Noel Whelan makes some good points about the benefits of transparency to the exchequer in his Irish Times column today.
[…] the scale of the saving made by the Embassy in 2009 illustrates how powerful publication or the fear of publication can be in transforming the decision-making process as to how public money is spent.
Unfortunately – or perhaps understandably, given he is a political columnist – he talks about it only in terms of data relating to public expenditure and politics. In doing so the larger point about the benefits of publishing public data gets missed.
Imagine for the past five years Tallaght hospital had been publishing two set of figures. One set for the number of people they employ who are qualified to examine x-rays and another for the number of x-rays examined. Would someone have noticed that at some point apparently less people begun examining more x-rays than during the previous time period? Who knows. There would have been more chance of it happening if it was public, that we can say. It would have allowed someone – an analyst, academic, expert – to ask an intelligent (see the way I didn’t include ‘journalist’ there a few words back?) question and maybe solve or avoid what, it later emerged, was a serious problem.
Not to mention the fact releases a load of public data would result in a daycent number of high-skilled jobs and a serious amount of start-ups.

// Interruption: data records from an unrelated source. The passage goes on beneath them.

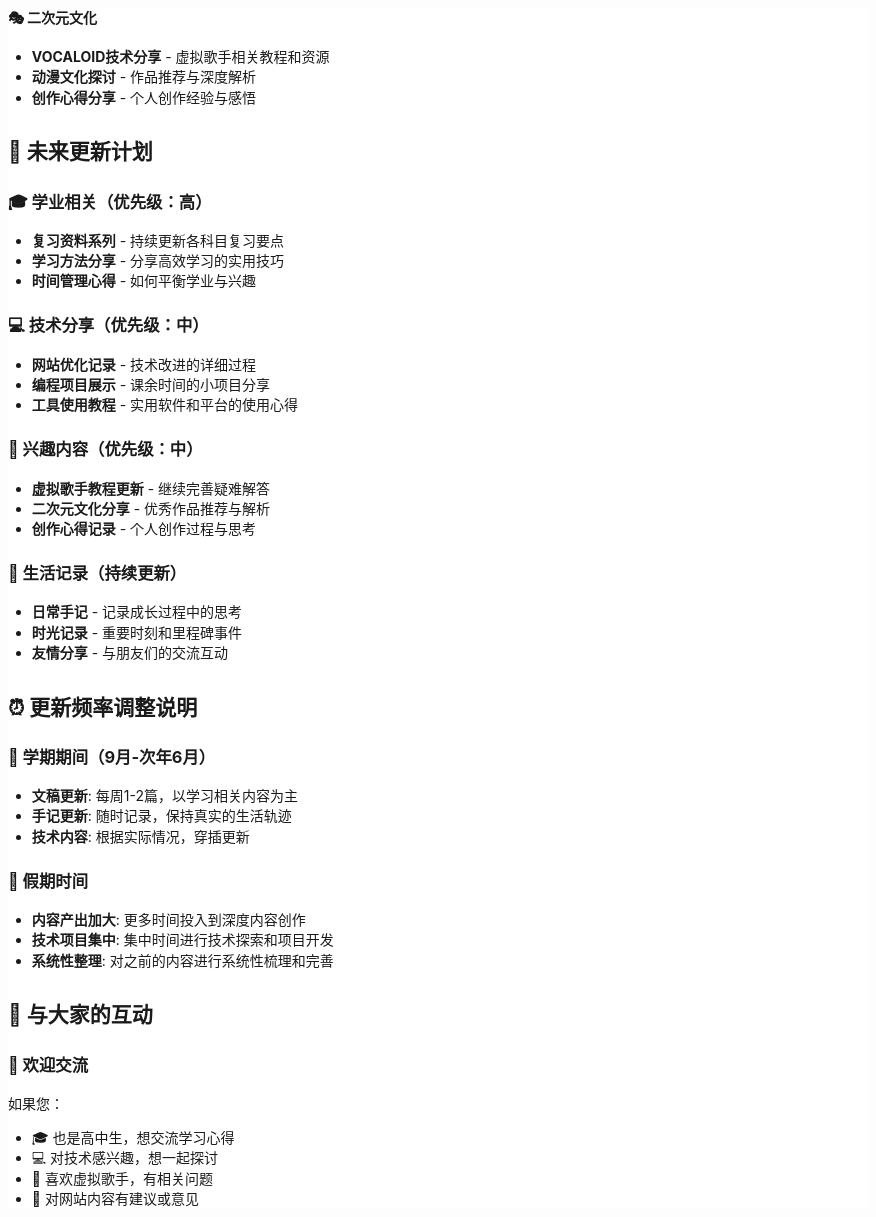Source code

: #### 🎭 二次元文化
- **VOCALOID技术分享** - 虚拟歌手相关教程和资源
- **动漫文化探讨** - 作品推荐与深度解析
- **创作心得分享** - 个人创作经验与感悟

## 📅 未来更新计划

### 🎓 学业相关（优先级：高）
- **复习资料系列** - 持续更新各科目复习要点
- **学习方法分享** - 分享高效学习的实用技巧
- **时间管理心得** - 如何平衡学业与兴趣

### 💻 技术分享（优先级：中）
- **网站优化记录** - 技术改进的详细过程
- **编程项目展示** - 课余时间的小项目分享
- **工具使用教程** - 实用软件和平台的使用心得

### 🎵 兴趣内容（优先级：中）
- **虚拟歌手教程更新** - 继续完善疑难解答
- **二次元文化分享** - 优秀作品推荐与解析
- **创作心得记录** - 个人创作过程与思考

### 📝 生活记录（持续更新）
- **日常手记** - 记录成长过程中的思考
- **时光记录** - 重要时刻和里程碑事件
- **友情分享** - 与朋友们的交流互动

## ⏰ 更新频率调整说明

### 📖 学期期间（9月-次年6月）
- **文稿更新**: 每周1-2篇，以学习相关内容为主
- **手记更新**: 随时记录，保持真实的生活轨迹
- **技术内容**: 根据实际情况，穿插更新

### 🌻 假期时间
- **内容产出加大**: 更多时间投入到深度内容创作
- **技术项目集中**: 集中时间进行技术探索和项目开发
- **系统性整理**: 对之前的内容进行系统性梳理和完善

## 🤝 与大家的互动

### 💌 欢迎交流
如果您：
- 🎓 也是高中生，想交流学习心得
- 💻 对技术感兴趣，想一起探讨
- 🎵 喜欢虚拟歌手，有相关问题
- 🌟 对网站内容有建议或意见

In Ireland public data is published arbitrarily and in file formats which do not encourage further analysis. Most government departments release only the datasets which they are required to by law, nothing more. Even when datasets are sought under the Freedom of Information Act they’re, bizarrely, often supplied as paper copies of electronic spreadsheets, not the electronic files themselves. This makes it far more difficult to analyse numerically and extrapolate publicly valuable statistics. That’s got to change.
We need a Data.gov.ie. We already pay for all public data to be collected, stored, examined and maintained, why can’t we use some of it?
In today’s world the value is not in keeping the information and selling it, it’s in making it available and using the resultant information to do what you do better. The US has recognised this, after a campaign by the Guardian the UK Government did too, check out the information you can get on those sites and consider the uses. Even the World Bank has started throwing massive datasets online and saying to the people “have it at it, lads”. Not to compare this little website to any of those entities but the expenses information and datasets Gav throws up, and analyses we do, comes from thinking along the same lines.
A better informed public is a more engaged electorate. Information is power. In a republic power should be in the hands of the citizens. So give us our data.
Footnote: What’s eTransparency, Noel Whelan? Surely putting it online is the default way to make information available nowadays. The E is completely superfluous. Putting Es before stuff to make them interwebzish… like totally soooo 1998, dude. Seriously though, solid column, worth reading.